Be wary of assumptions that one division of one compamy is representative of all their divisions, let alone other manufacturers.
"Most 97-04 Fords use ..." doesn't apply to the c**p Ford built in Oz, in fact those builds didn't even know what OBD was, let alone OBD2 !
What the OEM's did is largely dictated by their perception of market stranglehold and State mandated requirements.
To really utilise OEM stuff is likely to cause a lot of headaches for the developers, yet will still result in anything late enough to have such stuff being emmissions illegal just about anywhere.
Getting MS3 to talk to OEM panels can be done externally with add-on hardware like an Arduino to translate the MS3 CAN output to something the OEM panel understands.
All that does is hide the illegal modification (replacement un-certified ECU) from the inspectors.

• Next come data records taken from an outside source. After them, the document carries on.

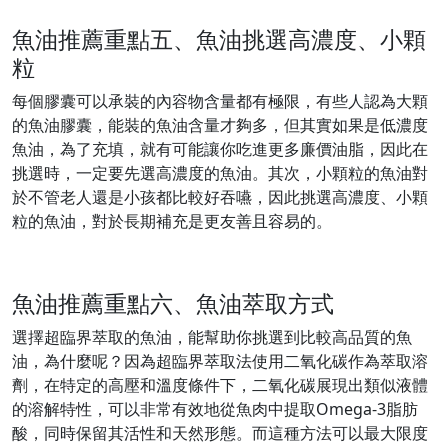
魚油推薦重點五、魚油挑選高濃度、小顆
粒
每個膠囊可以承裝的內容物含量都有極限，有些人認為大顆
的魚油膠囊，能裝的魚油含量才夠多，但其實如果是低濃度
魚油，為了充填，就有可能讓你吃進更多廉價油脂，因此在
挑選時，一定要先選高濃度的魚油。其次，小顆粒的魚油對
於不管老人還是小孩都比較好吞嚥，因此挑選高濃度、小顆
粒的魚油，對於長期補充是更友善且容易的。
魚油推薦重點六、魚油萃取方式
選擇超臨界萃取的魚油，能幫助你挑選到比較高品質的魚
油，為什麼呢？因為超臨界萃取法使用二氧化碳作為萃取溶
劑，在特定的高壓和溫度條件下，二氧化碳展現出類似液體
的溶解特性，可以非常有效地從魚肉中提取Omega-3脂肪
酸，同時保留其活性和天然形態。而這種方法可以最大限度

IMHO, the ability to store error codes in a form later usable in TunerStudio (enhanced?) is about the most important first step.
Art,
Datsun 260z 2/2 with 280z/MS3+/5spd for the road
Datsun 240z with 280z. nearing the road again
Nissan E24 Urvan with 260z/Megajolt/5spd parts hauler - sold
i'm not sure why the conversation went to the panels, those mostly talk internal CAN bus, not even the same protocol that gets talked to OBD2.
About the CRC32, from reimplementing the BMW obd2 protocol, that's needed to get it to even talk to the scanner.
You don't need NVRAM to implement obd2 "compatibility", all you have to do is return results saying there are no faults, and everything is fine, I think that's the real concern here.
"Check engine light on" is a single bit that has to be returned for other stuff to function. Following bits in that same response indicate whether tests have passed and are present. Someone with ill intentions would simply have to modify what's returned there to indicate "everything is fine, nothing is ruined", and you would have a vehicle capable of passing the basic code check (no check engine light, not stored DTCS)
There are further PIDS that have to be returned for emission testing, but once the basic code is in MS3 codebase, it would just take some semi-intelligent copy/paste to extend it to match what the emission testing device wants.
As I've said before, this isn't totally rocket science once basic communications between ecu/scanner have been established and exchange of some data has taken place. With 5 baud init, the hardest part is the handshake. Those are likely not even present with CAN communications, which is likely what should be used.
None of it is encrypted, none of it is authenticated, it's all in plain text, documented and open standard.
2020 BMW X3M - bm3 - stage1
1994 Supra - ms3pnp pro - j&s
If you want an example of a use for OBD2 outputs just look at the PLX Devices multi-gauge. I have 2 of these I would love to but in my car. It is an 88 model that I will be running with a MS3. My car doesn't have OBD at all so I can't use the multi-gauge. But if the MS3 would output an OBD2 signal then I could pipe it into the multi-gauge and have access to many more sensor readings than straight from the MS3.
This is what I have been waiting for and dreaming of!